TLP’s take: We shouldn’t take the World Bank’s prognostications as gospel—America keeps beating expert predictions for job growth and employment even as interest rates rise, after all—but it ought to be taken seriously as an index of potential problems the global economy could face through the end of the year. It’s perhaps most important to keep in mind the way the Federal Reserve’s policies affect the rest of the world.
4. U.S. global leadership still lags Germany
What happened? New polling from Gallup shows that Germany remains the top-rated nation globally for the sixth year in a row.
Why does it matter? The U.S. held the world’s esteem as the highest rated nation throughout nearly all the Obama years and promptly lost it once Donald Trump became president. Despite things improving when President Biden took office, the U.S. still lags Germany in world approval by a five-point margin.
TLP’s take: While America shouldn’t seek the approval of other nations for its own sake, it’s important for the U.S. to be held in high esteem globally if it wants to achieve its own national objectives and help achieve a stable and prosperous future for everyone.
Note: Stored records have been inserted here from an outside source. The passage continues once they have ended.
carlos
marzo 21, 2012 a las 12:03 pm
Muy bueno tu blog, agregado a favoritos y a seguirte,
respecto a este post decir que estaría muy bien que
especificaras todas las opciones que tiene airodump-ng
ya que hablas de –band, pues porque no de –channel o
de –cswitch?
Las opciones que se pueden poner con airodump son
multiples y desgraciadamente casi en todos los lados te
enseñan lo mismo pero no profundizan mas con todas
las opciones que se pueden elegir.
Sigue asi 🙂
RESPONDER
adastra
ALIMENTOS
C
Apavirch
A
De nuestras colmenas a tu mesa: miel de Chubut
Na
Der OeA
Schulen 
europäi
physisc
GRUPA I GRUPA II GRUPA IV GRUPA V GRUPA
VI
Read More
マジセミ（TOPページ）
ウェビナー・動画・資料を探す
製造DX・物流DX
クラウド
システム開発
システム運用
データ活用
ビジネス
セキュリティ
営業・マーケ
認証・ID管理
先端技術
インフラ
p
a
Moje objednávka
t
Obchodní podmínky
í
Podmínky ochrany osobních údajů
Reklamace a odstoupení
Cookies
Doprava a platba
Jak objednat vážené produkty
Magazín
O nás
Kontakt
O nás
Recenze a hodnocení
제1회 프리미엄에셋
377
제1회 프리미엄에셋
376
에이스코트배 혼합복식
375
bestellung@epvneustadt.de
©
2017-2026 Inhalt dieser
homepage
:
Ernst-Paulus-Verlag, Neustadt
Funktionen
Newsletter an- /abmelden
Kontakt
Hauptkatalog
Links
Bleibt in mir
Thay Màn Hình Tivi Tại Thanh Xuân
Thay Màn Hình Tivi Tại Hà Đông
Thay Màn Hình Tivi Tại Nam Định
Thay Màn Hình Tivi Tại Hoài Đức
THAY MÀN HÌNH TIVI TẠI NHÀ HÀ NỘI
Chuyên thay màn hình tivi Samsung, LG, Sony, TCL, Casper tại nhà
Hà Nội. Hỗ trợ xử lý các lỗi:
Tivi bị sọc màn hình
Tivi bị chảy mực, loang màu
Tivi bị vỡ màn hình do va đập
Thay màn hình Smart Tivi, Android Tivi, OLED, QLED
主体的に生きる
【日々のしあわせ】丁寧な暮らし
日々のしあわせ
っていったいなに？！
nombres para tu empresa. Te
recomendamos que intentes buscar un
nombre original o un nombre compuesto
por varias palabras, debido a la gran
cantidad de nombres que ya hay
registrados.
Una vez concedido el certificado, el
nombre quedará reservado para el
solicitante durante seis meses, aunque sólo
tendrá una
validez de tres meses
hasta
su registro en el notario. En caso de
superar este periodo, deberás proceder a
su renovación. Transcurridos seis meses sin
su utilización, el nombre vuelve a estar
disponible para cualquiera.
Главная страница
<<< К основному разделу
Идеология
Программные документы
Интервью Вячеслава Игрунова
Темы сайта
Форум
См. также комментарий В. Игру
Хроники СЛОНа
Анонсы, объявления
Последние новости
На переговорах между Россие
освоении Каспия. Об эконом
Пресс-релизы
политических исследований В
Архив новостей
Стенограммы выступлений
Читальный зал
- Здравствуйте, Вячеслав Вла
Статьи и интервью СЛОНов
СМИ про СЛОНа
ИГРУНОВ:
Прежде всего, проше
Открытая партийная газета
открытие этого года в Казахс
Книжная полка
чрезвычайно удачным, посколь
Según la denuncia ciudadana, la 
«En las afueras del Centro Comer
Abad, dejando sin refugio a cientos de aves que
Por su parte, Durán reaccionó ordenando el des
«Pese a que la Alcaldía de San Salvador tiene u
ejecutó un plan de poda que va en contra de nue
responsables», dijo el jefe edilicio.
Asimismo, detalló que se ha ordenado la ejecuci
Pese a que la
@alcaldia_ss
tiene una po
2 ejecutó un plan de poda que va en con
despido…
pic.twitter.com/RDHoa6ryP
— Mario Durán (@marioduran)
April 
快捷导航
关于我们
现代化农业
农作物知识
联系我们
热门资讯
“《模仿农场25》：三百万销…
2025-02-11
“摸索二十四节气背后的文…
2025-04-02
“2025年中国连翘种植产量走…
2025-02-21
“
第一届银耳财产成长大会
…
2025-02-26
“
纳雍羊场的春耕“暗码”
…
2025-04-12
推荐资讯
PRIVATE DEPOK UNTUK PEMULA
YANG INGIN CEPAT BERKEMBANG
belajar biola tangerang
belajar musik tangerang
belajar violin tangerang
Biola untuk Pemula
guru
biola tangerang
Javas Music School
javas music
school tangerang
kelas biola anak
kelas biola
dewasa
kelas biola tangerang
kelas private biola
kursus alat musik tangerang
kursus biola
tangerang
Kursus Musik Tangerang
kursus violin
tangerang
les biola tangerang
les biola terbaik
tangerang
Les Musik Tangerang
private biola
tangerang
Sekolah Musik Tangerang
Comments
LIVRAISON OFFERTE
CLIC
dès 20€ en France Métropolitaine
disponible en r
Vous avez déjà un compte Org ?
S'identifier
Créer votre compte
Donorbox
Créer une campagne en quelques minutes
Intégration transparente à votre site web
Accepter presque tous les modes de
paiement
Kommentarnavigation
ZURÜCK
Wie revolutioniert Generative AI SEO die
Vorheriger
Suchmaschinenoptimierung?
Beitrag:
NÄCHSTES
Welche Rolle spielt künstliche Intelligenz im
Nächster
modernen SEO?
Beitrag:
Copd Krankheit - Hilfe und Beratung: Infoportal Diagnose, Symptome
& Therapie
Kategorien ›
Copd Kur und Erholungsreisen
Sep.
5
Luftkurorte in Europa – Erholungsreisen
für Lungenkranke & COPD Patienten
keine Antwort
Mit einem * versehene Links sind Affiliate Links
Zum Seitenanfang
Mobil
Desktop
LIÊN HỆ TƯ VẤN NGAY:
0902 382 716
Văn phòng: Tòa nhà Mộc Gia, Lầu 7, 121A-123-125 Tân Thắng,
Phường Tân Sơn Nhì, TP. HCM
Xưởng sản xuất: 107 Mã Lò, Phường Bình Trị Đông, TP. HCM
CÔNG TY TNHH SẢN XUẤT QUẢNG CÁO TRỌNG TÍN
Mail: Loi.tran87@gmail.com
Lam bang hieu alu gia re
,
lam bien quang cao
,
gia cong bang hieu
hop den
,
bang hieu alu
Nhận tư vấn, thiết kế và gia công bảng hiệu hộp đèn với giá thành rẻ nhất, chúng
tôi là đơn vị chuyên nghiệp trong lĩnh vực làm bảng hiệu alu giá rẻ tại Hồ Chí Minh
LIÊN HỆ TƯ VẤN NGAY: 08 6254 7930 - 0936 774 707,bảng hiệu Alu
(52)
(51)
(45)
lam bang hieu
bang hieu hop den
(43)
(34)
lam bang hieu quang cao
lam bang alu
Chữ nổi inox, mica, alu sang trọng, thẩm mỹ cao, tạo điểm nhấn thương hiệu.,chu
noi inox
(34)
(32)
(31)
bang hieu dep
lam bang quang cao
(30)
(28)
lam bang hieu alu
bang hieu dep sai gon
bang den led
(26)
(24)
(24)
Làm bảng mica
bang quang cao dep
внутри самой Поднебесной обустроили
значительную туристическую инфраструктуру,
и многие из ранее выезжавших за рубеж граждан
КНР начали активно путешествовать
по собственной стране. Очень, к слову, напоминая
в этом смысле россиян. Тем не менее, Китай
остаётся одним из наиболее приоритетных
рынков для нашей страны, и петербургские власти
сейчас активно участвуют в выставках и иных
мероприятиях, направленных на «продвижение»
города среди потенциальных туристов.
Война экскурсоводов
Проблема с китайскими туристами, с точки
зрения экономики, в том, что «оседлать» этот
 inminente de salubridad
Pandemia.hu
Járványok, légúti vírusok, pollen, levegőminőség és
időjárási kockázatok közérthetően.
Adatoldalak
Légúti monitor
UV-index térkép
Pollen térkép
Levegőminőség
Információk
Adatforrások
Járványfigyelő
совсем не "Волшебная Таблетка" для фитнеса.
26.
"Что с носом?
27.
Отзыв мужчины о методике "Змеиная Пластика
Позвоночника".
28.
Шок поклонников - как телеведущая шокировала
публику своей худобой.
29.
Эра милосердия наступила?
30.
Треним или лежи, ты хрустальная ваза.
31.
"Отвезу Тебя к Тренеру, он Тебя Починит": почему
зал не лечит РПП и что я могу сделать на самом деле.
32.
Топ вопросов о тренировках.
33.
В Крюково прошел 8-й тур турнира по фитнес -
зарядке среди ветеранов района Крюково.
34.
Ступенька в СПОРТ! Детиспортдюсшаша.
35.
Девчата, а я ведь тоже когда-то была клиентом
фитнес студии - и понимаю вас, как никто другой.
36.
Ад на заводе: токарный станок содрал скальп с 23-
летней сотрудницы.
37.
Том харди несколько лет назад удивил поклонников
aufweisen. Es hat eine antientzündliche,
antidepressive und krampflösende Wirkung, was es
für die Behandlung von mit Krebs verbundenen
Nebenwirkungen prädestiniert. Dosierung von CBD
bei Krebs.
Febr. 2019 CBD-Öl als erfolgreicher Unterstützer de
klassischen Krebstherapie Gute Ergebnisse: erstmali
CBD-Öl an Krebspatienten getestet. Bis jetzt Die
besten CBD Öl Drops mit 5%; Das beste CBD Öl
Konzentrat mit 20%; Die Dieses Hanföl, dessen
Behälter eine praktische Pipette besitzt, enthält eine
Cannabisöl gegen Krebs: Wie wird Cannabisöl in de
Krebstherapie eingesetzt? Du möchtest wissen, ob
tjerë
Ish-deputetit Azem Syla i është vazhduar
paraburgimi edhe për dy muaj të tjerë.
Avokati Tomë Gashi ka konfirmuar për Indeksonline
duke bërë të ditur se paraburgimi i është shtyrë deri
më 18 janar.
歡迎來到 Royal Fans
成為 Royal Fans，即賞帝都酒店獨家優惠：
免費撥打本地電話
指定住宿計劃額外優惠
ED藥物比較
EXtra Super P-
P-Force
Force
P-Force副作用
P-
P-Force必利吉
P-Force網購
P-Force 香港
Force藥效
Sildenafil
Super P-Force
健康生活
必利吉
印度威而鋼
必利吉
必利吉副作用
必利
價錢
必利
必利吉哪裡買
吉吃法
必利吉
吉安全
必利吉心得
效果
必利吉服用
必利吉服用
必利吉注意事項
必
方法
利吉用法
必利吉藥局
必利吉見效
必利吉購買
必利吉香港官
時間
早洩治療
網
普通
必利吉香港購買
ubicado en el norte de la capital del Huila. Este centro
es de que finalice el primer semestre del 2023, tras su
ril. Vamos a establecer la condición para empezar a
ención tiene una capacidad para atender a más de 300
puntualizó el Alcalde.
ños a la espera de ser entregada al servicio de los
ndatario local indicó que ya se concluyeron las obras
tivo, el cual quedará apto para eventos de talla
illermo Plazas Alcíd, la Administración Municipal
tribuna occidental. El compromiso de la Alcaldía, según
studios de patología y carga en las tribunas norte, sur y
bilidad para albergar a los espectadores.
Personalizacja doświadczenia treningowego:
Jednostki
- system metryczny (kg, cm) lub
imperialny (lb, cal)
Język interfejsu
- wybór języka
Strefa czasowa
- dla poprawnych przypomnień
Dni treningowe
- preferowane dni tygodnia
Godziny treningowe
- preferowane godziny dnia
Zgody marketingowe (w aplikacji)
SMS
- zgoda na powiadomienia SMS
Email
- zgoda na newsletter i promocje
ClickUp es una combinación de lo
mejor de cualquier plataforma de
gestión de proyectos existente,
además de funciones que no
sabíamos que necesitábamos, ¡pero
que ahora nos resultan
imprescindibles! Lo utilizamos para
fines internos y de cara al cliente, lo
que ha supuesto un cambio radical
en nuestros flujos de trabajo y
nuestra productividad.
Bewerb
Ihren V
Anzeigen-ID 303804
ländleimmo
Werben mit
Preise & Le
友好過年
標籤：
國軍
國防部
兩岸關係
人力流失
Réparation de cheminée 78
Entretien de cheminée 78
With Russia squandering whatever goodwill it had with its aggression against Ukraine and China failing to win hearts and minds around the globe, it will be up to Biden and his successor to work closely with key allies like Germany to defend national sovereignty, democratic freedoms, and economic growth—not just for their own countries, but for the well-being of the world as a whole.
Just one more thing…
Promoting his new album in an interview with the New York Times, Indiana rocker John Mellencamp recounts how he got kicked off just about every tour he opened for in the late 1970s—and how he once “punched the blond-haired singer of the Cars” during an altercation in the recording studio.